# Growing berries in Texas



## emilnon (May 8, 2012)

I couldn't find this in another thread, sorry if y'all have answered this already. I am wondering which are the best berries to grow here in Texas? (we live in the humid southeastern part) 
I'm an amateur gardener so the harder it is to kill the better  I'll also take any other advice on growing any food here- my thumb is not green- yet! But I am determined and y'all's help is appreciated


----------



## kejmack (May 17, 2011)

What kind of berries? Brazos are great blackberries for the Gulf Coast area. Comanche seem to do well. If you want to grow blueberries, look for a southern type sold at nurseries or garden centers. I can't help you with raspberries. I have never grown them here. For strawberries, Chandlers grow great!

Gardening in Texas is a challenge for sure! If you PM me, I can give you other veggies that grow well for me here. It was a huge learning curve after living in Virginia my whole life where you basically throw seeds on the ground and they grow.


----------



## zombieresponder (Aug 20, 2012)

Dewberries and blackberries grow wild all over the place in my area of north TX.


----------



## tsrwivey (Dec 31, 2010)

Goggle your county extension agent, you should find a list of specific varieties of each berry that does well in your county.
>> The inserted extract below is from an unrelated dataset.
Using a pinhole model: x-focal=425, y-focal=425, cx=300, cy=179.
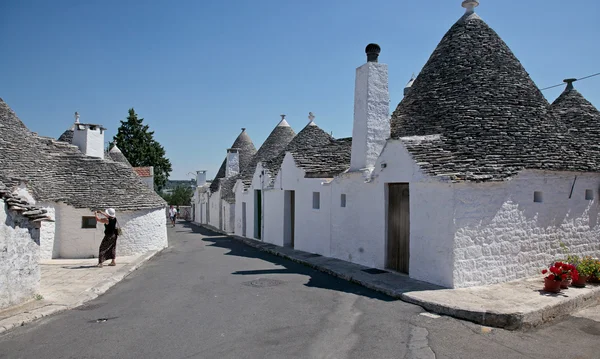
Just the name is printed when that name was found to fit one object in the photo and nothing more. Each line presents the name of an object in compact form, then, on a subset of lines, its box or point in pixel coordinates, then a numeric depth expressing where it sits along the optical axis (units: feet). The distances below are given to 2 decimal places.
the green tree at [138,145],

You can also find info on planting dates, etc.


----------



## Davarm (Oct 22, 2011)

I'm going to find out pretty quick if Red Raspberries will grow in North Texas, Gypsysue brought me a start of them this weekend.

I have high hopes for them and if they will grow and produce, I will post the progress. In this area just about the only berries that will grow and produce well are Blackberries and Brazos Berries.


----------